Activity: Could you copy exactly the lines from the start of the records through the one containing "27: (115, 34, 0.74)", both included, and leave out the pictures?

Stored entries
-- Opening Marker --

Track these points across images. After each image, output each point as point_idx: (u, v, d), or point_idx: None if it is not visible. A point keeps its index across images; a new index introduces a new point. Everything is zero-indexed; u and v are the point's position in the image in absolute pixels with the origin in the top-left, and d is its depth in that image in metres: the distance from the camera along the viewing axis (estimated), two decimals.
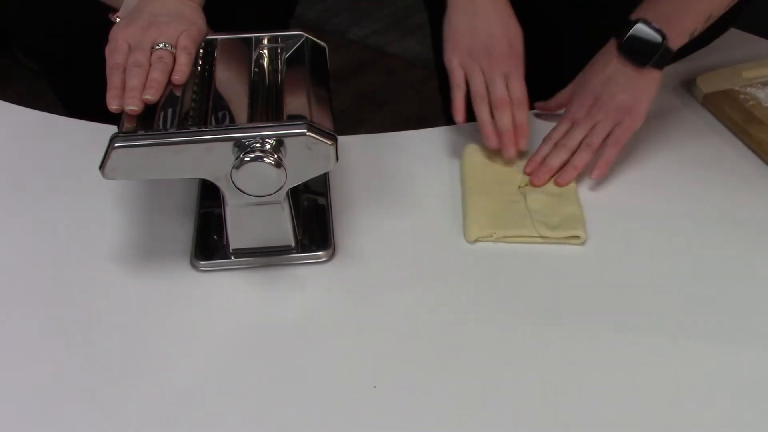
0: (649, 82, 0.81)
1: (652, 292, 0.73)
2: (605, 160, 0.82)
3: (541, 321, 0.70)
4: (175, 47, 0.73)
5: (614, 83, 0.82)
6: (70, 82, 1.07)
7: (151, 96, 0.69)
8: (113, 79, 0.70)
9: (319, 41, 0.81)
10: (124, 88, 0.69)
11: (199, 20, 0.77)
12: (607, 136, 0.83)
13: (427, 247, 0.78)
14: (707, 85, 0.92)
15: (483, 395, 0.65)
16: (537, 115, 0.92)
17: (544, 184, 0.83)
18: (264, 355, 0.68)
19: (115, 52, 0.72)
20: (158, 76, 0.70)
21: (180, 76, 0.71)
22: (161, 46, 0.72)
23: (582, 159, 0.83)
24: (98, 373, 0.67)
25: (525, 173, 0.84)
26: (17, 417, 0.64)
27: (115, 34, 0.74)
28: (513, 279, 0.75)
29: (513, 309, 0.72)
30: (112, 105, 0.69)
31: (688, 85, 0.94)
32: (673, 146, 0.88)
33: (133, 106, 0.68)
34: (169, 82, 0.71)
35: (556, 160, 0.83)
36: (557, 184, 0.82)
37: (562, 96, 0.89)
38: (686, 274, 0.74)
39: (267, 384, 0.66)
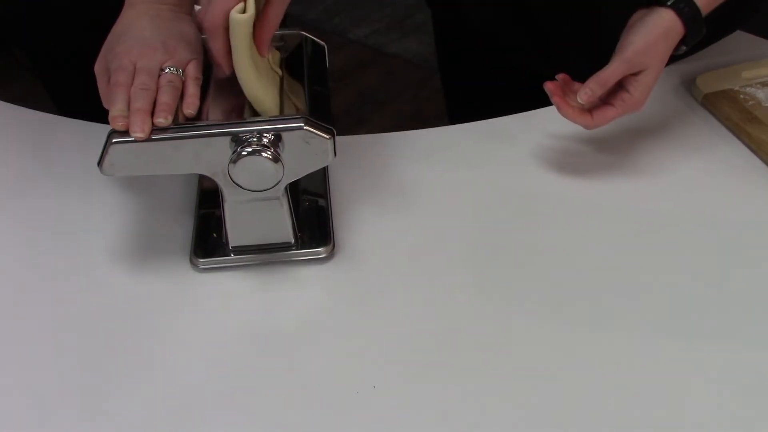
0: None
1: (649, 292, 0.73)
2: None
3: (543, 321, 0.70)
4: (184, 73, 0.70)
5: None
6: (64, 82, 1.06)
7: (164, 120, 0.65)
8: (117, 98, 0.66)
9: (318, 40, 0.81)
10: (128, 108, 0.66)
11: (199, 41, 0.74)
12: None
13: (427, 247, 0.77)
14: (707, 85, 0.92)
15: (484, 395, 0.65)
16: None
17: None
18: (263, 354, 0.68)
19: (120, 71, 0.68)
20: (168, 100, 0.67)
21: (193, 109, 0.68)
22: (170, 70, 0.69)
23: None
24: (97, 372, 0.67)
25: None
26: (16, 416, 0.64)
27: (119, 53, 0.70)
28: (514, 279, 0.74)
29: (514, 309, 0.72)
30: (118, 123, 0.65)
31: (688, 85, 0.94)
32: (673, 146, 0.88)
33: (139, 132, 0.64)
34: (178, 109, 0.68)
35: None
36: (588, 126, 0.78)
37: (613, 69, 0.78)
38: (684, 274, 0.74)
39: (266, 383, 0.66)
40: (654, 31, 0.75)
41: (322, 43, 0.81)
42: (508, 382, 0.66)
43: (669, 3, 0.75)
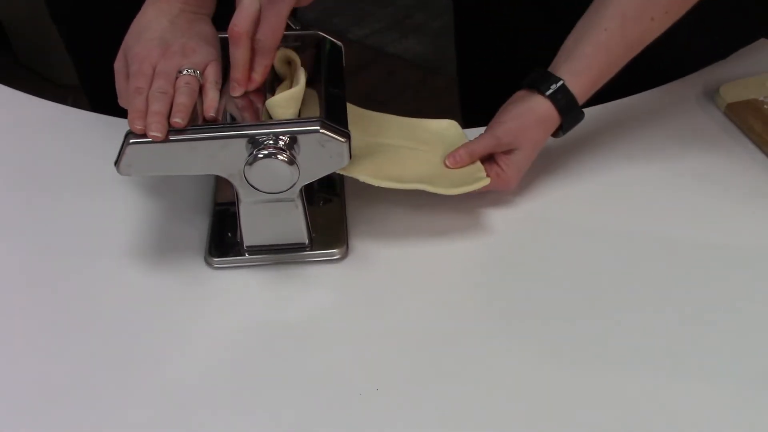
0: None
1: (668, 309, 0.71)
2: None
3: (551, 328, 0.70)
4: (202, 75, 0.70)
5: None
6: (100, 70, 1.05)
7: (181, 120, 0.66)
8: (136, 103, 0.67)
9: (335, 41, 0.81)
10: (146, 111, 0.66)
11: (218, 43, 0.74)
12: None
13: (440, 250, 0.77)
14: (730, 94, 0.90)
15: (488, 400, 0.64)
16: None
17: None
18: (272, 353, 0.68)
19: (139, 76, 0.69)
20: (185, 101, 0.67)
21: (213, 112, 0.68)
22: (188, 71, 0.69)
23: None
24: (110, 367, 0.67)
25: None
26: (26, 414, 0.64)
27: (138, 54, 0.70)
28: (524, 286, 0.74)
29: (524, 317, 0.71)
30: (137, 126, 0.65)
31: (711, 95, 0.93)
32: (694, 156, 0.86)
33: (156, 132, 0.65)
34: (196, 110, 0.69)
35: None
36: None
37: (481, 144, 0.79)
38: (705, 296, 0.72)
39: (271, 381, 0.66)
40: (528, 117, 0.77)
41: (339, 43, 0.81)
42: (512, 386, 0.65)
43: (547, 93, 0.76)
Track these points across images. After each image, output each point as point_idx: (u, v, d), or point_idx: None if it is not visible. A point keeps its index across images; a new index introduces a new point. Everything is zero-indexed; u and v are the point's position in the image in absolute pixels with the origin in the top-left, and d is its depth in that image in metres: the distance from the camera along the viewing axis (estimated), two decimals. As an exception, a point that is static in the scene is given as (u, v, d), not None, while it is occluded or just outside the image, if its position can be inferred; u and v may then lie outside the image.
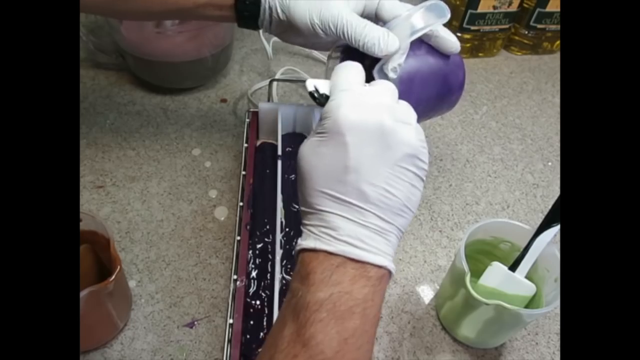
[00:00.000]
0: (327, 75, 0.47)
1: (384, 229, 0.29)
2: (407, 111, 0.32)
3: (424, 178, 0.31)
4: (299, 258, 0.30)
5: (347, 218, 0.29)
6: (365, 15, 0.42)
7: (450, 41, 0.41)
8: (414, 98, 0.41)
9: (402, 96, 0.33)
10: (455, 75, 0.44)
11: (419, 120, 0.32)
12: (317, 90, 0.34)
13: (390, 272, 0.30)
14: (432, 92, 0.43)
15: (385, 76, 0.39)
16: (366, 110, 0.30)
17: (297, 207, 0.52)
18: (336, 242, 0.29)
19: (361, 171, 0.29)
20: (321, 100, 0.33)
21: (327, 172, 0.29)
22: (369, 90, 0.32)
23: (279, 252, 0.44)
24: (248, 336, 0.42)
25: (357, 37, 0.38)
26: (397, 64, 0.39)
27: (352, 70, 0.33)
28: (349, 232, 0.29)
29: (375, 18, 0.42)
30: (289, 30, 0.43)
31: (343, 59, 0.41)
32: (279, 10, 0.42)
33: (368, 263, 0.28)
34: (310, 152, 0.31)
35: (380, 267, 0.29)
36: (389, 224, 0.30)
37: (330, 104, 0.31)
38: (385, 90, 0.32)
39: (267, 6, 0.42)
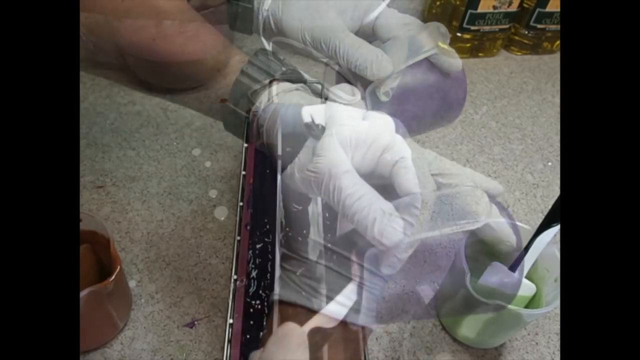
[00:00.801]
0: (325, 76, 0.47)
1: (370, 281, 0.27)
2: (404, 152, 0.28)
3: (415, 224, 0.28)
4: (276, 308, 0.28)
5: (333, 270, 0.27)
6: (361, 31, 0.40)
7: (451, 60, 0.39)
8: (408, 116, 0.39)
9: (396, 114, 0.31)
10: (455, 94, 0.41)
11: (412, 135, 0.30)
12: (313, 121, 0.30)
13: (371, 330, 0.28)
14: (428, 110, 0.41)
15: (377, 98, 0.37)
16: (364, 152, 0.27)
17: (297, 207, 0.52)
18: (319, 298, 0.26)
19: (354, 219, 0.26)
20: (317, 132, 0.30)
21: (318, 218, 0.27)
22: (367, 127, 0.28)
23: (278, 252, 0.44)
24: (248, 336, 0.42)
25: (350, 59, 0.36)
26: (390, 87, 0.37)
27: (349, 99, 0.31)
28: (334, 287, 0.27)
29: (373, 34, 0.40)
30: (282, 40, 0.41)
31: None
32: (271, 22, 0.40)
33: (351, 323, 0.27)
34: (299, 190, 0.27)
35: (363, 327, 0.27)
36: (375, 276, 0.28)
37: (324, 141, 0.27)
38: (383, 128, 0.29)
39: (260, 17, 0.40)
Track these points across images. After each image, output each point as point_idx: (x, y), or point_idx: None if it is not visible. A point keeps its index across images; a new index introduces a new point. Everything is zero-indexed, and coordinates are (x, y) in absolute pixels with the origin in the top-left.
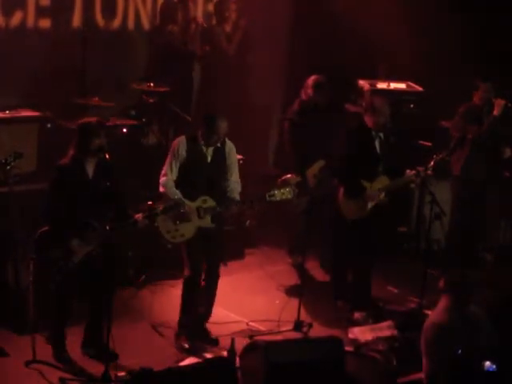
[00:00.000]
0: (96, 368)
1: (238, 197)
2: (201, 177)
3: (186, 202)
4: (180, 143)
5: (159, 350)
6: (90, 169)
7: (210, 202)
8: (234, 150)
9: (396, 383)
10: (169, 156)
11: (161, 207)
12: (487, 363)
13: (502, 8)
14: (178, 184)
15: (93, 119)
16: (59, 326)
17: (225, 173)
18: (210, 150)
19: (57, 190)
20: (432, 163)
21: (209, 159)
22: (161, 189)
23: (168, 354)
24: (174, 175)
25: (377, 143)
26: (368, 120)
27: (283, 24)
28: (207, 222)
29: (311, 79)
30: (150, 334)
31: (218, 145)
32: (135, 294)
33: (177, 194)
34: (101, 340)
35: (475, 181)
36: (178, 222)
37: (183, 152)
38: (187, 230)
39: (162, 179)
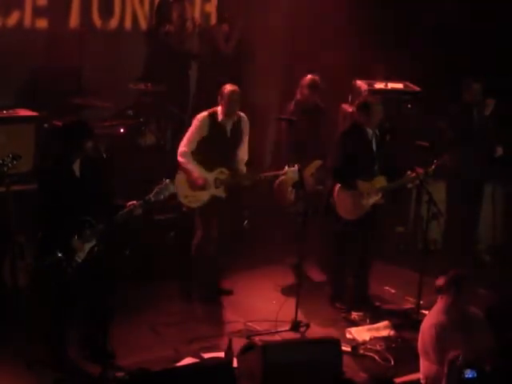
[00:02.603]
0: (94, 368)
1: (243, 167)
2: (220, 150)
3: (205, 172)
4: (203, 121)
5: (157, 350)
6: (76, 167)
7: (226, 174)
8: (248, 123)
9: None
10: (190, 130)
11: (152, 193)
12: (467, 370)
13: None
14: (198, 155)
15: (77, 119)
16: (59, 327)
17: (240, 146)
18: (229, 124)
19: (46, 192)
20: (433, 167)
21: (228, 134)
22: (180, 159)
23: (166, 354)
24: (191, 148)
25: (373, 142)
26: (362, 119)
27: (282, 24)
28: (221, 191)
29: (306, 79)
30: (148, 334)
31: (235, 119)
32: (133, 294)
33: (195, 168)
34: (98, 340)
35: (469, 180)
36: (195, 189)
37: (205, 128)
38: (203, 196)
39: (182, 150)
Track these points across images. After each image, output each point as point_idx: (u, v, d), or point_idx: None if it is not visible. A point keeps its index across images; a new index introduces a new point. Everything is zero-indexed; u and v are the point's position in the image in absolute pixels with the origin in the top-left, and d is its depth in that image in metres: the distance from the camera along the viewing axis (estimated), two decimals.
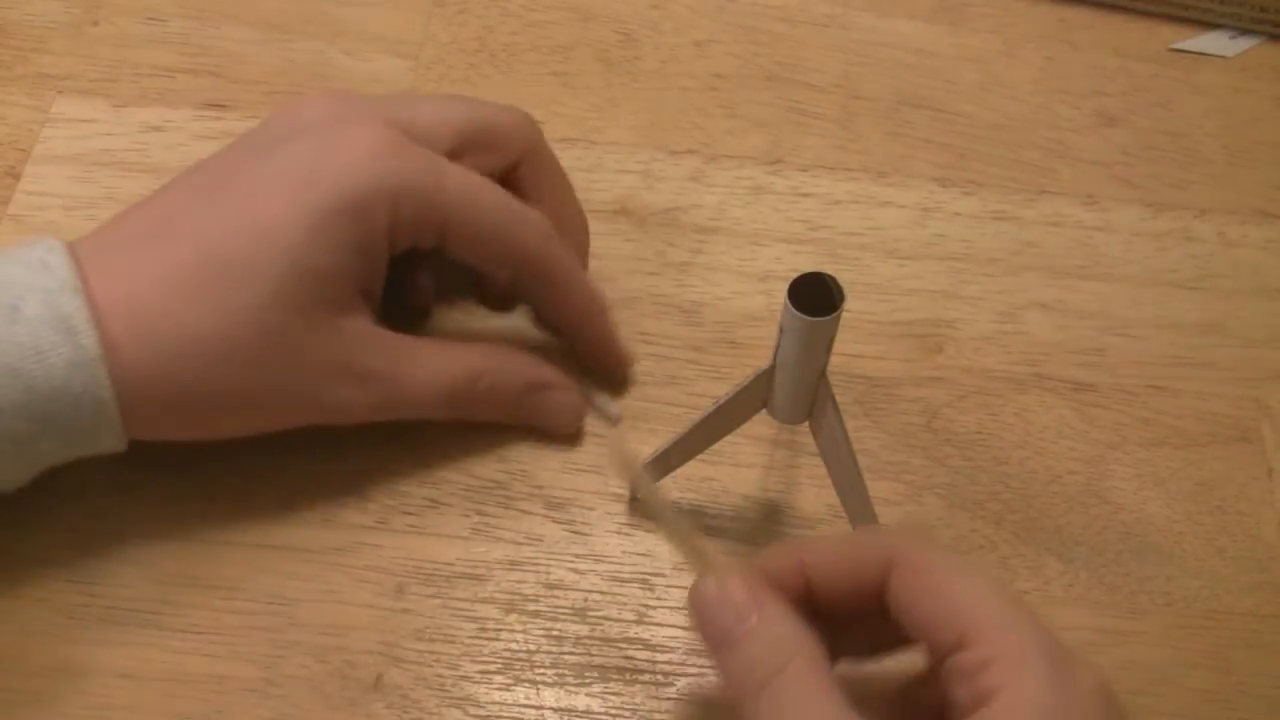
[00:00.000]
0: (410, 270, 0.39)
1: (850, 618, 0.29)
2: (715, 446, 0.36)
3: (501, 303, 0.41)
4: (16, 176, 0.43)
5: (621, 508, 0.38)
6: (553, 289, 0.38)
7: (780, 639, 0.27)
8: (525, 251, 0.36)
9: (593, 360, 0.40)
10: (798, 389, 0.33)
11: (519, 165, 0.38)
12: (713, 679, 0.35)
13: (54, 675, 0.34)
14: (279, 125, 0.35)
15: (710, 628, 0.29)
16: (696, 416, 0.35)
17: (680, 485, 0.38)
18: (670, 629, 0.36)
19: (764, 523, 0.38)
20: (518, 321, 0.41)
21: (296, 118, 0.35)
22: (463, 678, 0.35)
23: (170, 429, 0.34)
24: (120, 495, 0.37)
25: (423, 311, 0.41)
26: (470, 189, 0.35)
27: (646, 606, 0.36)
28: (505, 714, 0.34)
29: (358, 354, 0.34)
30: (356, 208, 0.33)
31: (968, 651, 0.26)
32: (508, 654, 0.35)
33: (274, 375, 0.33)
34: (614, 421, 0.39)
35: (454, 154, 0.36)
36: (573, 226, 0.40)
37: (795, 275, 0.31)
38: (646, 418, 0.39)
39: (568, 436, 0.39)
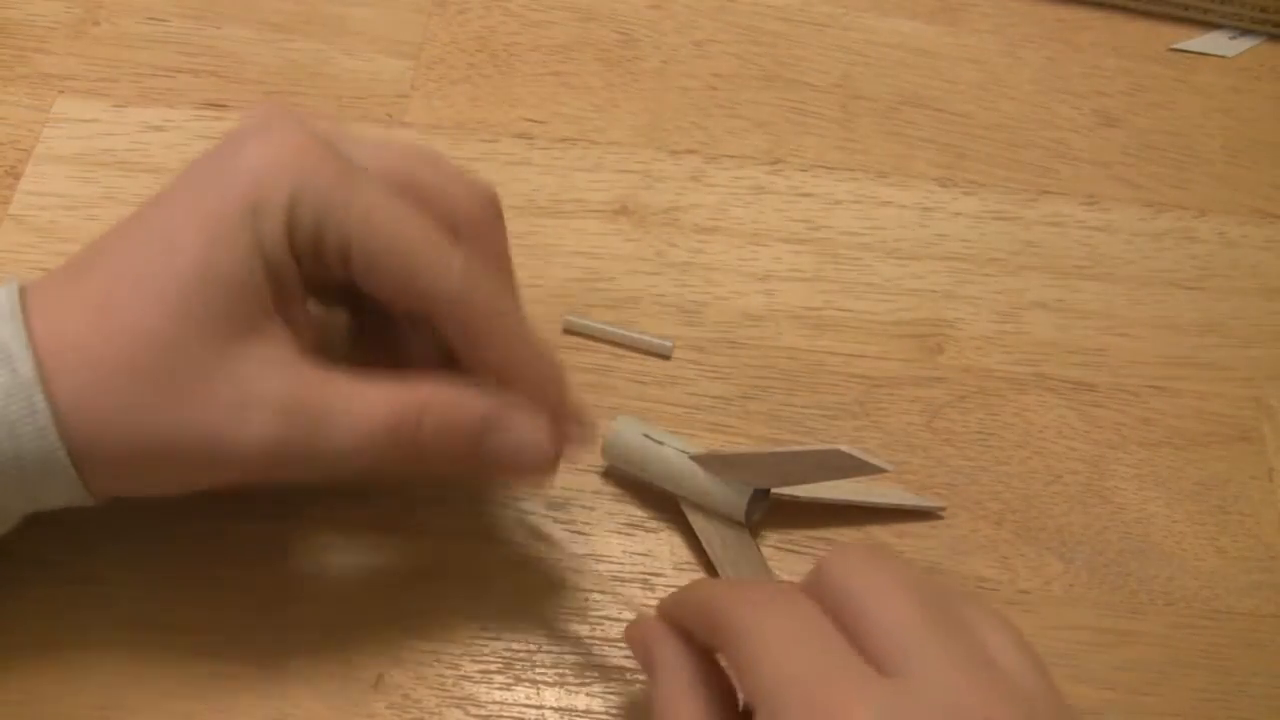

-- Closing Marker --

Expected output:
Track these points across images. After each image, output each point as point_idx: (u, v, d), or point_idx: None if it is not visible. A point keeps its index across images; a new index introduces a new point. Everything is zero-indexed; u and v are the point's position in the image in absolute pixels with the origin in the top-left, and d is its depth in that image in metres: the distance from the camera along the viewing axis (estimated), two decimals.
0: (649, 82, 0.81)
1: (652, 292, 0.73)
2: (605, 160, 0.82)
3: (541, 321, 0.70)
4: (175, 47, 0.73)
5: (614, 83, 0.82)
6: (70, 82, 1.07)
7: (151, 96, 0.69)
8: (113, 79, 0.70)
9: (319, 41, 0.81)
10: (124, 88, 0.69)
11: (199, 20, 0.77)
12: (607, 136, 0.83)
13: (427, 247, 0.78)
14: (707, 85, 0.92)
15: (483, 395, 0.65)
16: (537, 115, 0.92)
17: (544, 184, 0.83)
18: (264, 355, 0.68)
19: (115, 52, 0.72)
20: (158, 76, 0.70)
21: (180, 76, 0.71)
22: (161, 46, 0.72)
23: (582, 159, 0.83)
24: (98, 373, 0.67)
25: (525, 173, 0.84)
26: (17, 417, 0.64)
27: (115, 34, 0.74)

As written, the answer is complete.